Comment avez-vous convaincu des partenaires prestigieux comme HEC ou Daphni de rejoindre cette initiative ?
M.C. : Cela a été le fruit de longues discussions. Par exemple, Pierre-Éric Leibovici de Daphni et moi avons commencé à échanger il y a deux ans et demi. Nous avons rapidement constaté un besoin non couvert par les solutions existantes et avons décidé de nous associer. Convaincre d’autres acteurs a ensuite demandé du temps, mais nous avons bâti une coalition solide, où chacun apporte son expertise. Pour moi, créer des synergies est primordial. Notre plus grand défi a été de convaincre des investisseurs tout en gardant les valeurs à l’origine du projet. Il faut être rentable sans perdre de vue notre mission : aider les entrepreneurs issus de territoires oubliés.
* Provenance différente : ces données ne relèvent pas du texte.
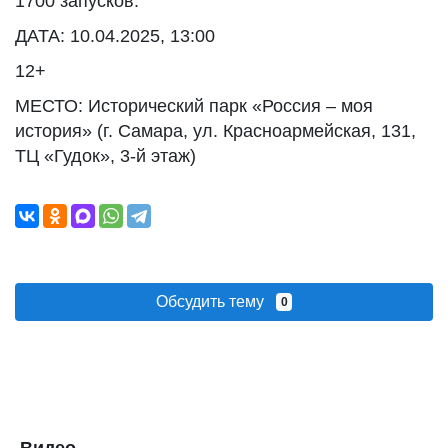
1700 запусков.
ДАТА: 10.04.2025, 13:00
12+
МЕСТО: Исторический парк «Россия – моя
история» (г. Самара, ул. Красноармейская, 131,
ТЦ «Гудок», 3-й этаж)
Обсудить тему
0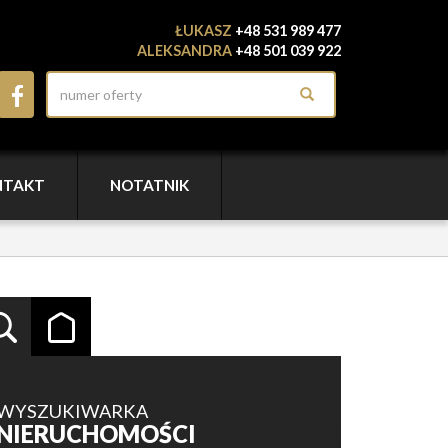
ŁUKASZ
+48 531 989 477
ALEKSANDRA
+48 501 039 922
NTAKT
NOTATNIK
WYSZUKIWARKA
NIERUCHOMOŚCI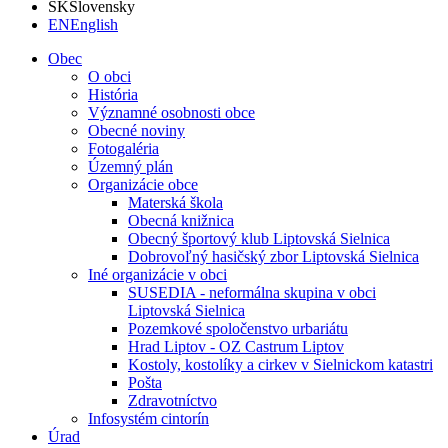
SK
Slovensky
EN
English
Obec
O obci
História
Významné osobnosti obce
Obecné noviny
Fotogaléria
Územný plán
Organizácie obce
Materská škola
Obecná knižnica
Obecný športový klub Liptovská Sielnica
Dobrovoľný hasičský zbor Liptovská Sielnica
Iné organizácie v obci
SUSEDIA - neformálna skupina v obci
Liptovská Sielnica
Pozemkové spoločenstvo urbariátu
Hrad Liptov - OZ Castrum Liptov
Kostoly, kostolíky a cirkev v Sielnickom katastri
Pošta
Zdravotníctvo
Infosystém cintorín
Úrad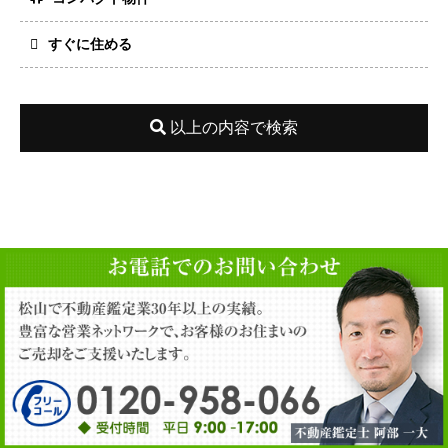
すぐに住める
以上の内容で検索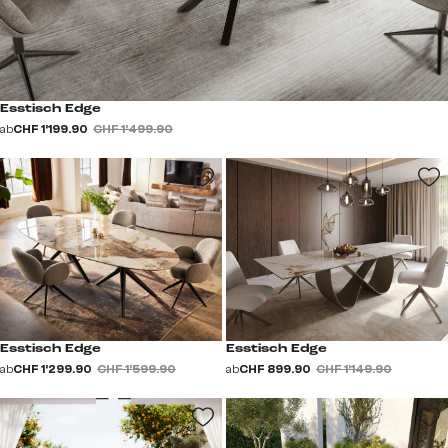
Esstisch Edge
ab
CHF 1’199.90
CHF 1’499.90
Esstisch Edge
Esstisch Edge
ab
CHF 1’299.90
CHF 1’599.90
ab
CHF 899.90
CHF 1’149.90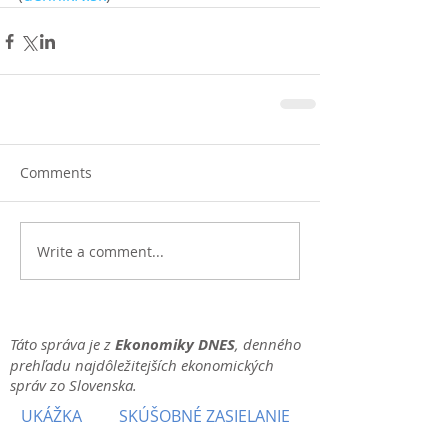
Comments
Write a comment...
Táto správa je z
Ekonomiky DNES
, denného
prehľadu najdôležitejších ekonomických
správ zo Slovenska.
UKÁŽKA
SKÚŠOBNÉ ZASIELANIE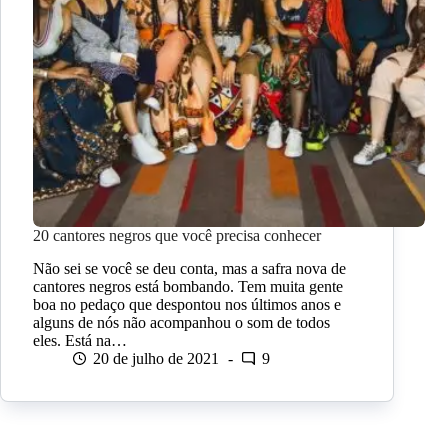
20 cantores negros que você precisa conhecer
Não sei se você se deu conta, mas a safra nova de
cantores negros está bombando. Tem muita gente
boa no pedaço que despontou nos últimos anos e
alguns de nós não acompanhou o som de todos
eles. Está na…
20 de julho de 2021
9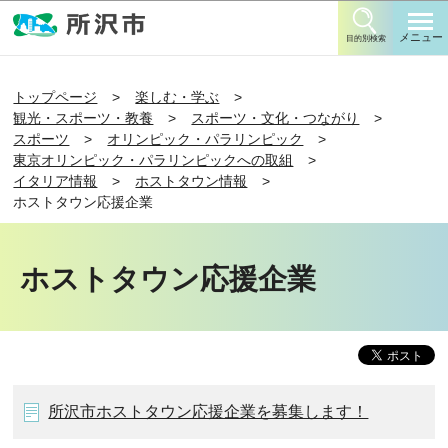
このページの本文へ移動
メニュー
目的別検索
トップページ
楽しむ・学ぶ
観光・スポーツ・教養
スポーツ・文化・つながり
スポーツ
オリンピック・パラリンピック
東京オリンピック・パラリンピックへの取組
イタリア情報
ホストタウン情報
ホストタウン応援企業
ホストタウン応援企業
所沢市ホストタウン応援企業を募集します！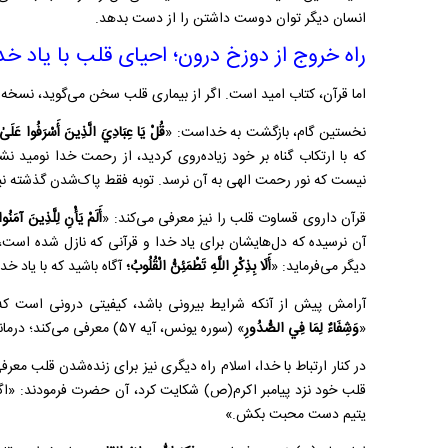
انسان دیگر توان دوست داشتن را از دست بدهد.
راه خروج از دوزخ درون؛ احیای قلب با یاد خد
اما قرآن، کتاب امید است. اگر از بیماری قلب سخن می‌گوید، نسخه در
نخستین گام، بازگشت به خداست: «
قُلْ يَا عِبَادِيَ الَّذِينَ أَسْرَفُوا عَلَىٰ 
نیست که نور رحمت الهی به آن نرسد. توبه فقط پاک‌شدن گذشته ن
قرآن داروی قساوت قلب را نیز معرفی می‌کند: «
أَلَمْ يَأْنِ لِلَّذِينَ آمَنُو
دیگر می‌فرماید: «
أَلَا بِذِكْرِ اللَّهِ تَطْمَئِنُّ الْقُلُوبُ؛
آگاه باشید که با یاد خدا 
آرامش پیش از آنکه شرایط بیرونی باشد، کیفیتی درونی است که 
«
وَشِفَاءٌ لِمَا فِي
الصُّدُورِ
» (سوره یونس، آیه ۵۷) معرفی می‌کند؛ درمانی برای زخم‌های پنهان دل.
در کنار ارتباط با خدا، اسلام راه دیگری نیز برای زنده‌شدن قلب معر
قلب خود نزد پیامبر اکرم(ص) شکایت کرد، آن حضرت فرمودند: «اگر 
یتیم دست محبت بکش.»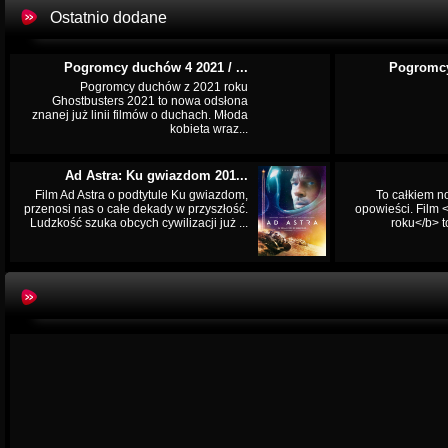
Ostatnio dodane
Pogromcy duchów 4 2021 / ...
Pogromcy
Pogromcy duchów z 2021 roku
Ghostbusters 2021 to nowa odsłona
znanej już linii filmów o duchach. Młoda
kobieta wraz...
Ad Astra: Ku gwiazdom 201...
Film Ad Astra o podtytule Ku gwiazdom,
To całkiem n
przenosi nas o całe dekady w przyszłość.
opowieści. Film
Ludzkość szuka obcych cywilizacji już ...
roku</b> t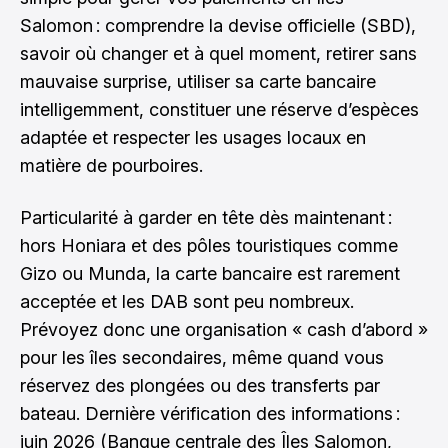
Salomon : comprendre la devise officielle (SBD),
savoir où changer et à quel moment, retirer sans
mauvaise surprise, utiliser sa carte bancaire
intelligemment, constituer une réserve d’espèces
adaptée et respecter les usages locaux en
matière de pourboires.
Particularité à garder en tête dès maintenant :
hors Honiara et des pôles touristiques comme
Gizo ou Munda, la carte bancaire est rarement
acceptée et les DAB sont peu nombreux.
Prévoyez donc une organisation « cash d’abord »
pour les îles secondaires, même quand vous
réservez des plongées ou des transferts par
bateau. Dernière vérification des informations :
juin 2026 (Banque centrale des Îles Salomon,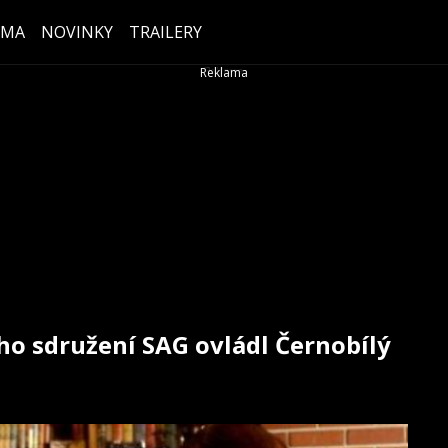
ÉMA
NOVINKY
TRAILERY
ho sdružení SAG ovládl Černobílý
L’un des objectifs de ce fonds est-il de transformer le paysage entrepreneurial français ?
M.C. : Absolument. Aujourd’hui, la French Tech manque de diversité. Les grandes réussites, comme les licornes, sont souvent portées par des profils similaires. Nous voulons changer cela. Il ne s’agit pas seulement de justice sociale mais aussi d’enrichir l’écosystème avec des parcours et des idées différents. La Silicon Valley est un bon exemple : beaucoup des plus grandes success stories ont été portées par des étrangers. Nous devons adopter cette ouverture.
Nous ne pouvons pas vivre dans une société où l’origine sociale détermine les opportunités. Notre objectif est de mettre tout le monde sur la même ligne de départ. La diversité apporte des idées neuves et enrichit l’écosystème. Cela peut aussi renforcer l’économie globale du pays.
Quels projets parmi ceux que vous avez déjà reçus vous semblent prometteurs ?
Nous avons reçu une grande variété de projets : de l’IA contre le gaspillage alimentaire, des initiatives dans le transport et la mobilité, des start-ups industrielles, ou encore des fermes biologiques nouvelle génération. Beaucoup de ces projets sont très ambitieux et pourraient devenir de belles success stories.
Continuez-vous à travailler avec le monde politique malgré les changements de gouvernement ?
M.C. : Oui, nous collaborons régulièrement avec le gouvernement, notamment sur des sujets comme le développement économique des territoires. Mais nous restons indépendants. Peu importe les changements politiques, notre mission perdure.